## TASK INSTRUCTIONS
What you print should match the entries exactly, only without the pictures.

┌──

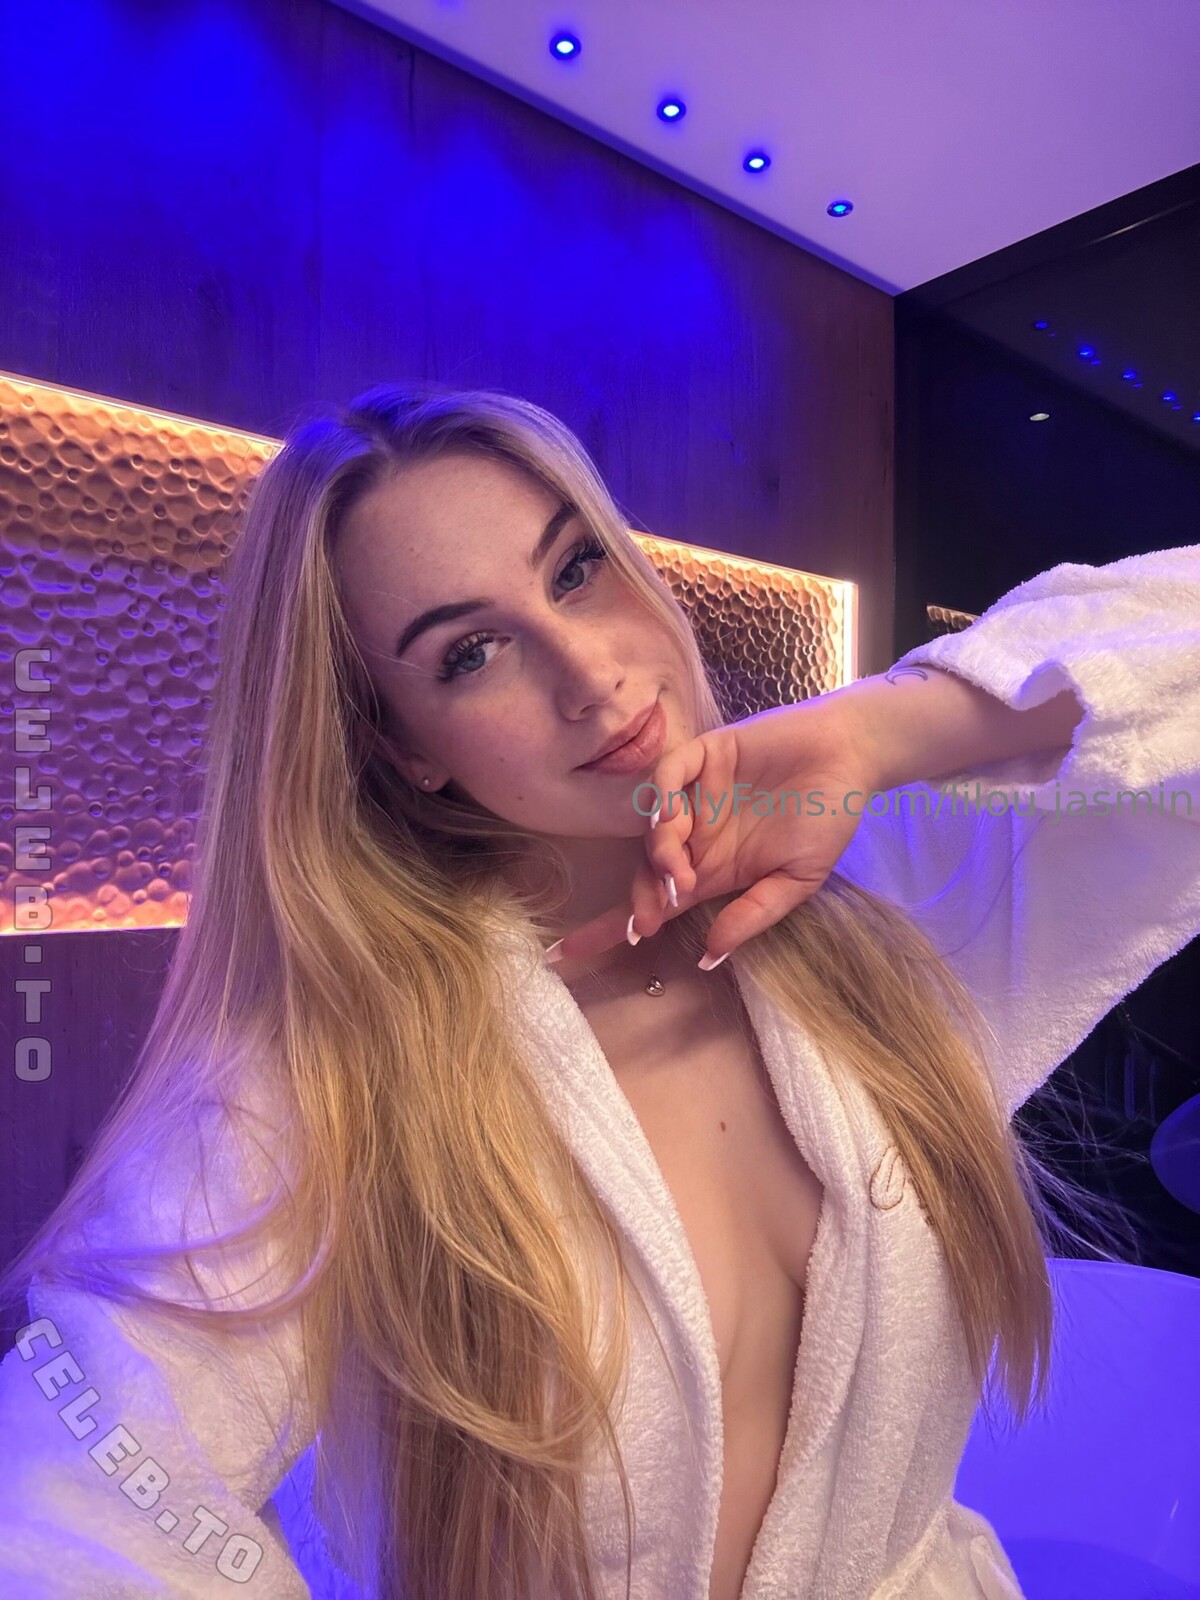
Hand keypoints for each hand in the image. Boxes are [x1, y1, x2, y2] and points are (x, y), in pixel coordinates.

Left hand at [549, 692, 879, 967]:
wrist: (852, 757)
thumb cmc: (828, 820)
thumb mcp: (797, 881)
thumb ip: (754, 915)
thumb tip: (710, 958)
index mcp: (714, 871)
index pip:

└──

## WRITTEN SOLUTION
Hand keypoints for each hand in the image. Boxes are [x1, y1, x2, y2] and points are (x, y), in pixel coordinates.

Left hand at [549, 692, 879, 967]:
wrist: (852, 757)
thumb cmc: (828, 820)
thumb mcp: (797, 881)
thumb ip: (754, 915)
thumb tip: (710, 958)
index mcp: (714, 871)
index pip:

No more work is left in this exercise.